Is starting with Ruby String objects (with binary encoding) and then
having read(2)/write(2) hit RSTRING_PTR not possible?

> I saw two solutions to my problem:
> 
> 1. Duplicating the file descriptor to obtain a pure FILE*
> like it is done in ext/openssl/ossl_bio.c[2] and continue
> working on the raw FILE*.

That may be from the old 1.8 days when all IO objects wrapped FILE *.
It might be better to use BIO_new_fd() nowadays instead since 1.9
generally prefers bare file descriptors (for all fd > 2).

> 2. Since I really only need to read and write on the stream,
> I was looking for public Ruby C API that would support me
> in the process, and I found
> 
>  - ssize_t rb_io_bufwrite(VALUE io, const void *buf, size_t size)
>  - ssize_t rb_io_bufread(VALUE io, void *buf, size_t size)

Is userspace buffering really necessary in your case?

If you're working with sockets/pipes, I would reckon not (Ruby already
defaults to IO#sync=false on sockets/pipes when writing).  If you're
reading (and probably parsing), you would need to do your own read
buffering anyways, no?

> I think both cases are valid use cases, 1. is likely necessary
> if there is the need to pass a FILE* on to an external C library,

It's not easily possible to share userspace buffers in FILE * with
userspace buffers in rb_io_t.  Userspace buffering is pretty miserable
and error-prone whenever/wherever IPC is concerned.
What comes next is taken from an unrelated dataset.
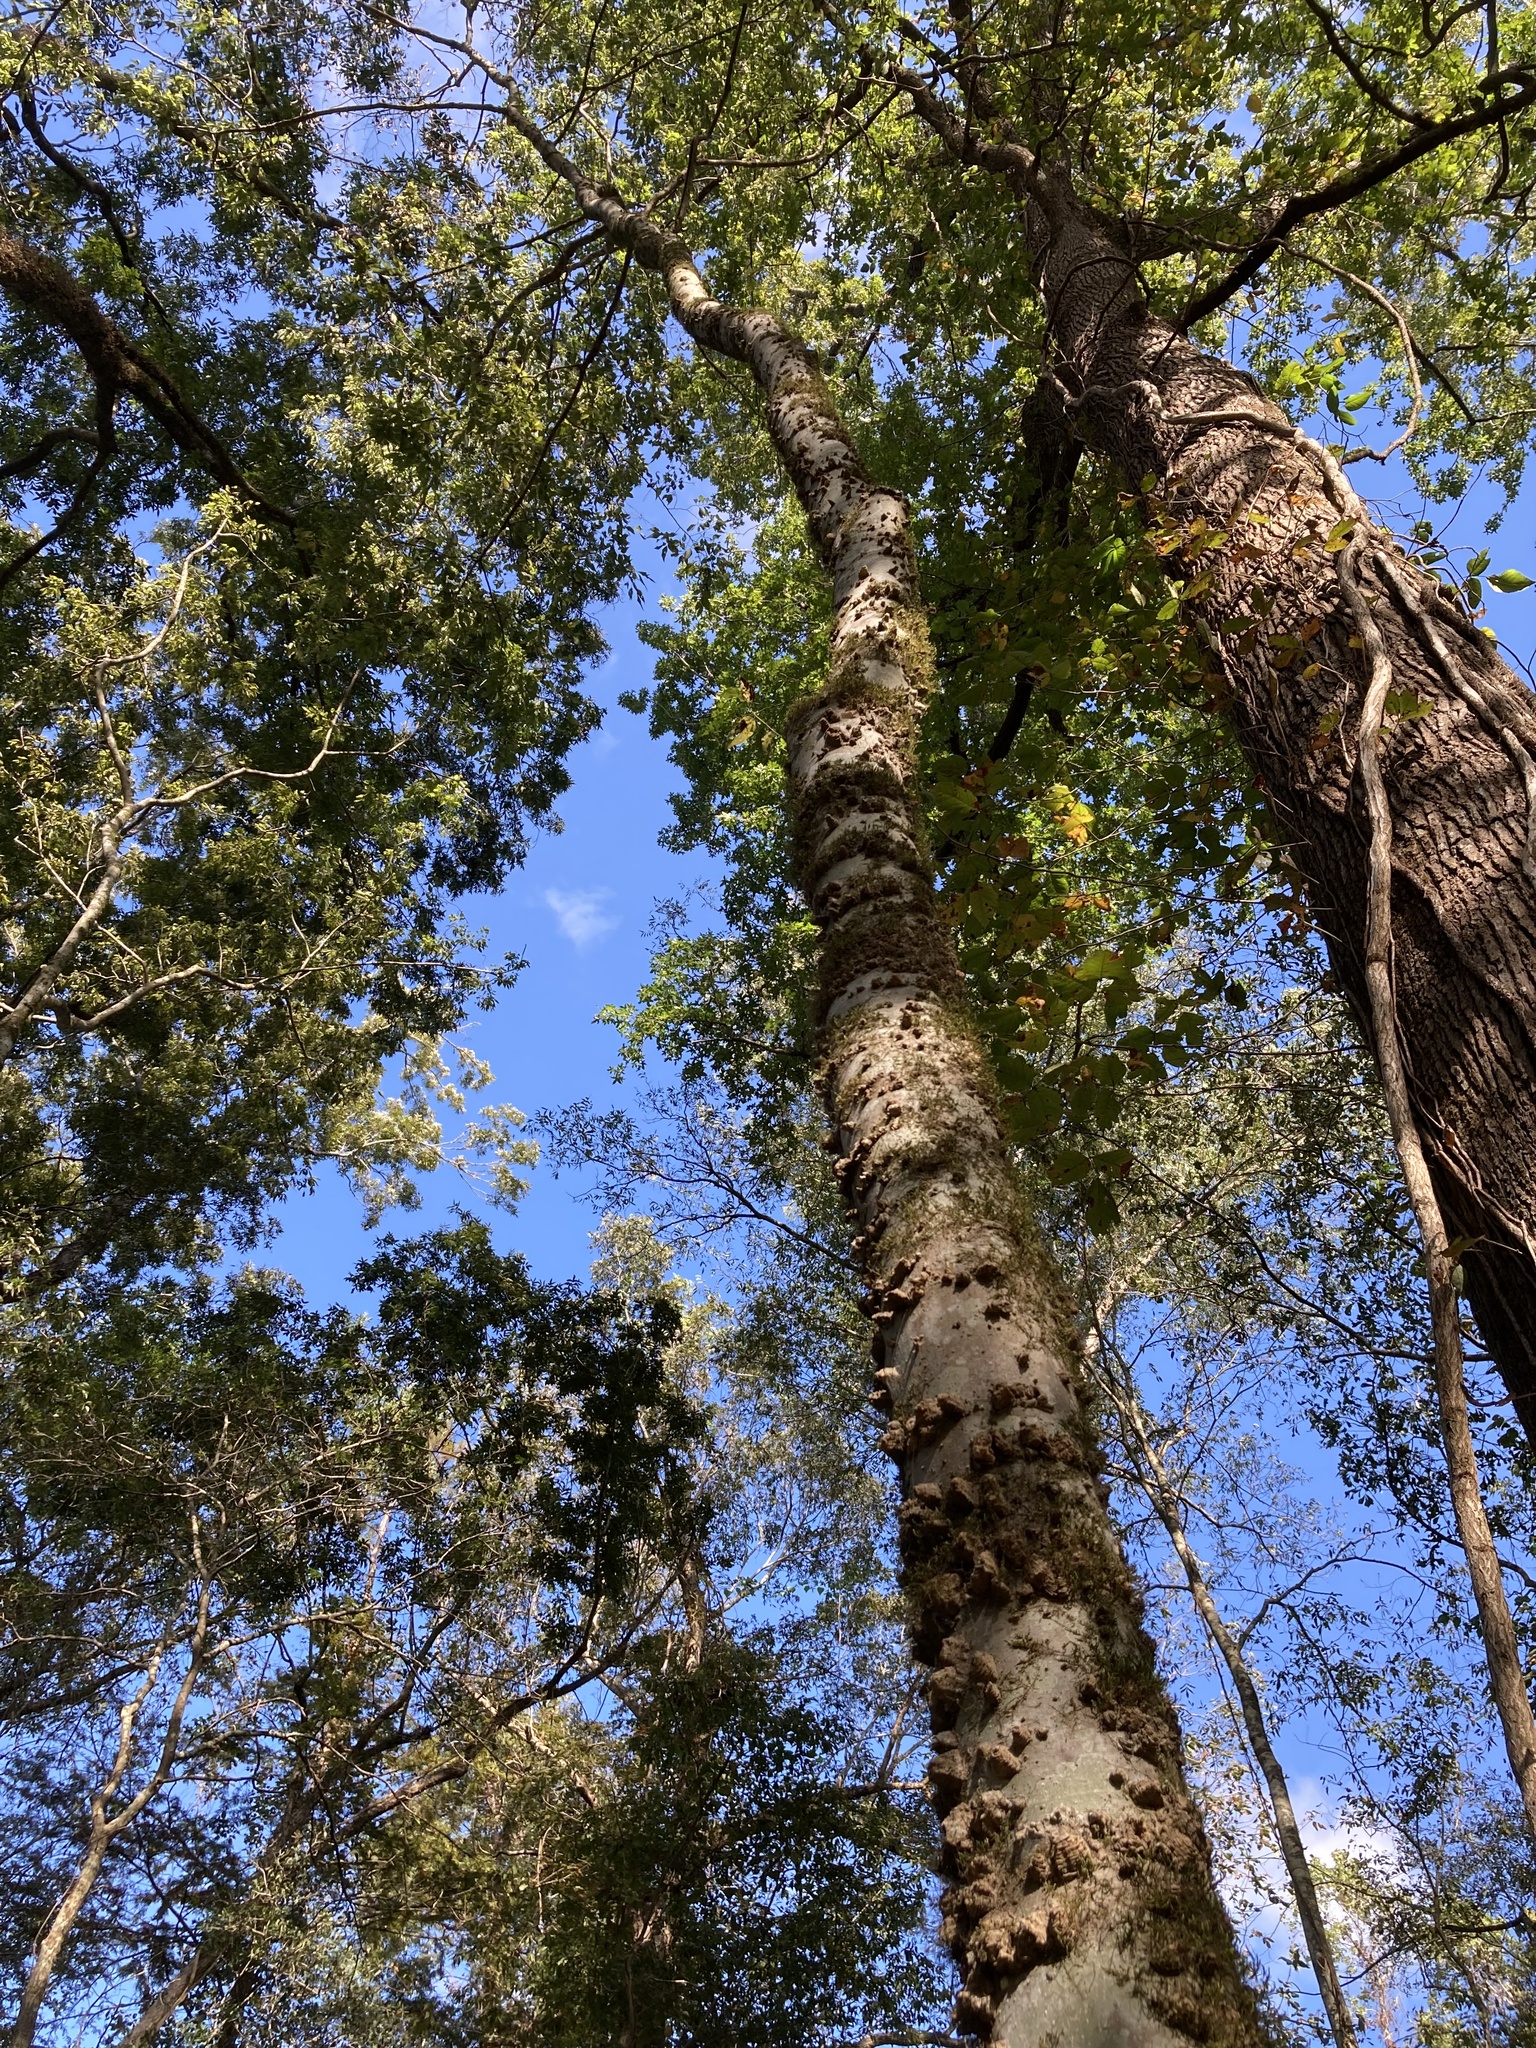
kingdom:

> 2. is for cases like mine where there is the need to operate
> on raw C data types for performance reasons.

It depends on what you're doing, but if performance is a concern you
should try to work on largish chunks off the file descriptor and
skip the userspace buffering stages.  Userspace buffering can improve
performance by reducing syscalls, but it can also double the memory
bandwidth required to do things.